Foto Cecilia Fabiano/ LaPresse 

La classe non è acqua

Luce, colori e la persona al centro. L'edilizia scolastica dell'architetto Benini

Mario Leone

"L’ambiente suscita benessere. L’architettura scolastica deve prendersi cura dell’uomo in un mondo che non è più interessato a farlo". Parla l'archistar milanese Dante Oscar Benini

“Dare dignità alla persona”. Parole e musica dell’architetto Dante Oscar Benini, uno dei maestri dell’architettura italiana, con cui abbiamo scambiato due chiacchiere, a distanza ovviamente.
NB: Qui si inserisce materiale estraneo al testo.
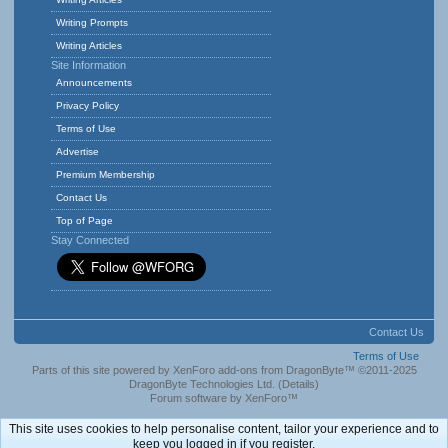
Writing Prompts
Writing Articles
Site Information
Announcements
Privacy Policy
Terms of Use
Advertise
Premium Membership
Contact Us
Top of Page
Stay Connected
Contact Us
Terms of Use
Parts of this site powered by
XenForo add-ons from DragonByte™
©2011-2025
DragonByte Technologies Ltd.
(
Details
)
Forum software by XenForo™
This site uses cookies to help personalise content, tailor your experience and to
keep you logged in if you register.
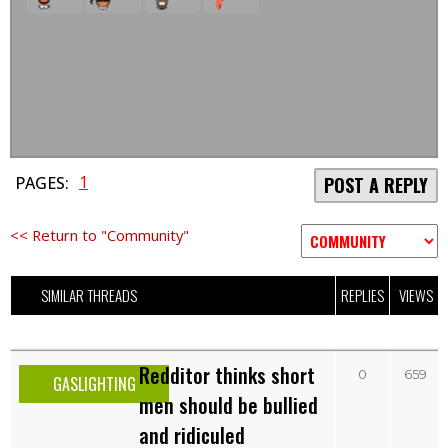
1
PAGES:
POST A REPLY
<< Return to "Community"
SIMILAR THREADS
REPLIES
VIEWS
Redditor thinks short
0
659
GASLIGHTING
men should be bullied
and ridiculed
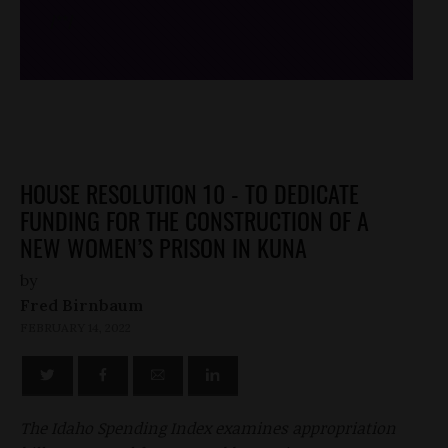
/*
*/
HOUSE RESOLUTION 10 - TO DEDICATE
FUNDING FOR THE CONSTRUCTION OF A
NEW WOMEN’S PRISON IN KUNA
by
Fred Birnbaum
FEBRUARY 14, 2022
The Idaho Spending Index examines appropriation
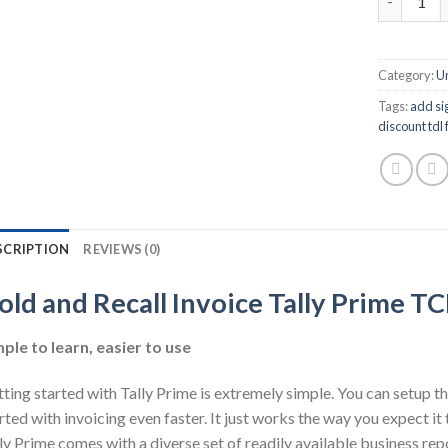
Category:
U
Tags:
add sig
discount tdl f
SCRIPTION
REVIEWS (0)
old and Recall Invoice Tally Prime T
ple to learn, easier to use
ting started with Tally Prime is extremely simple. You can setup th
rted with invoicing even faster. It just works the way you expect i
ly Prime comes with a diverse set of readily available business rep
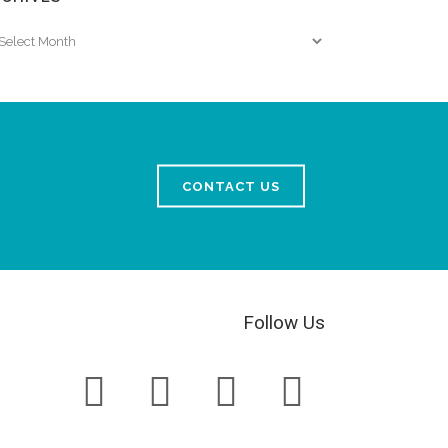
chives
CONTACT US
Follow Us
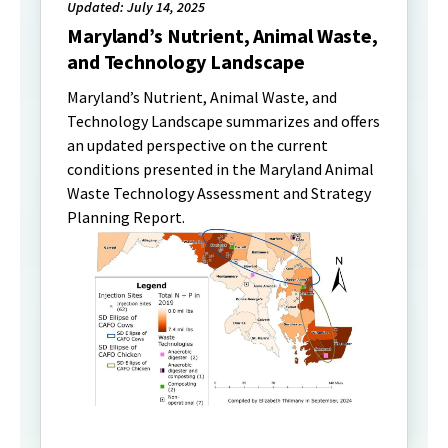
Updated: July 14, 2025
Maryland’s Nutrient, Animal Waste,
and Technology Landscape
Maryland’s Nutrient, Animal Waste, and
Technology Landscape summarizes and offers
an updated perspective on the current
conditions presented in the Maryland Animal
Waste Technology Assessment and Strategy
Planning Report.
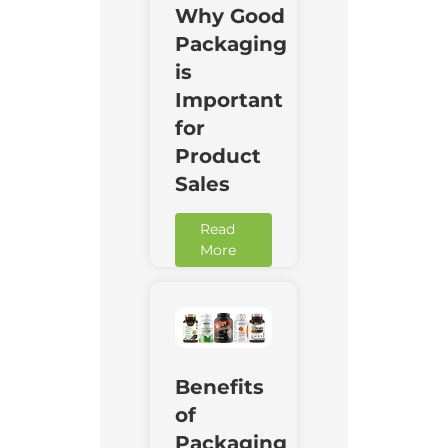
Why Good
Packaging
is
Important
for
Product
Sales
Read
More
Benefits
of
Packaging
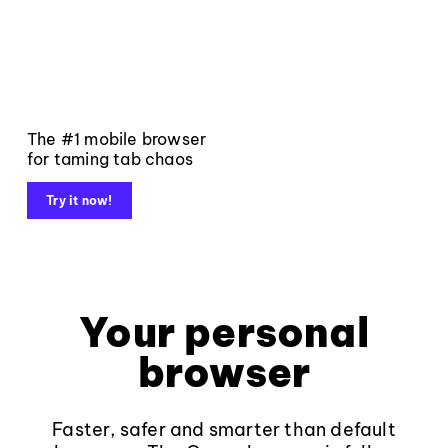
The #1 mobile browser
for taming tab chaos
Try it now!
Your personal
browser
Faster, safer and smarter than default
Milanese, classe 1947, una vita lontano dall’Italia, in giro per il mondo: nel ’78 presso lo studio di Frank Gehry a Santa Monica, California, poi in Inghilterra sino a giungere in Brasile dove si laurea all'Università Federale di Rio de Janeiro insieme a Oscar Niemeyer. “In verità il mio primo maestro è stato Carlo Scarpa, che mi ha fatto capire che nella vita avrei potuto fare solo l’architetto”. Benini ha un legame fortissimo con loro.

 

Sono guide sicure che accompagnano il suo percorso umano e professionale ancora oggi che a settantatré anni possiede esperienza e fama internazionale. “Loro mi hanno insegnato che per essere competitivi bisogna essere competenti. Essere competenti significa unire la cultura del progettare bene a quella del fare bene”. Con Benini vogliamo parlare di scuola, di edilizia e di come si possano concepire nuovi spazi dedicati all’educazione. Sull’argomento, l’architetto batte insistentemente su un punto: la persona.

 

“Quando disegno, la mia massima attenzione è rivolta, prima che ai luoghi, alla persona, al fruitore finale. Non concepisco un ambiente a partire da standard convenzionali, senza pensare a chi ci sarà dentro. Avere in mente il fruitore significa, nel caso della scuola, dare priorità alla luce, pensare finestre che non siano più quelle di 110x110cm. Scegliere colori e materiali che creino un’atmosfera. Di fronte al progetto di una scuola, l’architetto deve essere cosciente di quale sarà l’utilizzo degli ambienti. Deve scegliere i materiali pensando a quelli che non richiedano troppa manutenzione. L’architettura, soprattutto quella scolastica, deve prendersi cura dell’uomo in un mondo che non è più interessato a farlo”.

 

In Italia, invece, sembra regnare un certo disinteresse su questo tema. Le strutture che accolgono i nostri studenti sono spesso fatiscenti, pensate come grandi casermoni anonimi e sporchi. Da anni si parla di un grande piano di riammodernamento e in alcuni casi della costruzione di nuovi istituti. Nulla si è mosso. “È un problema di ignoranza delle istituzioni e anche degli architetti – continua – abbiamo una classe dirigente che pensa solo ai propri interessi. Se qualcuno mi chiedesse di progettare un istituto, lo farei molto volentieri senza alcuna retribuzione ma a una sola condizione: trovare un committente che si metta a lavorare con me perché desidera fortemente realizzare il progetto per offrirlo a tutti”.

 

Persona, benessere, cura sono le parole che descrivono tutti i progetti di Benini. Dal Ponte Cittadella al Parco di scienza biogenetica, situato a Shenzhen. Senza dimenticare le abitazioni, come il complesso “Living art” di Mosca. “L’ambiente influenza la persona e suscita benessere – ci dice – perciò quando disegno desidero offrire un’esperienza di piacere a chi vive i “miei” luoghi”. A Milano la Oscar Benini & Partners è uno studio che raccoglie una serie di professionisti che sposano questa filosofia creativa. Benini non si sente un maestro ma ama sentire tutti i componenti del suo team come dei veri compagni di viaggio.

 

“Attorno a un tavolo, tutti portiamo qualcosa di utile per realizzare un progetto e cerco di far sentire chiunque valorizzato. Spesso chiamo “maestro” ciascuno degli operai specializzati che lavorano nei miei cantieri. Vedendoli lavorare, non riesci a chiamarli diversamente”. Alla domanda su che cosa dovrebbe fare un insegnante, si ferma, riflette un attimo e riparte: “Coinvolgersi umanamente con i propri studenti. Non farli sentire dei falliti. Suscitare in loro emozioni, insegnare discrezione, disciplina e dovere, educando i ragazzi a fare qualcosa d’importante e non a diventare importanti”.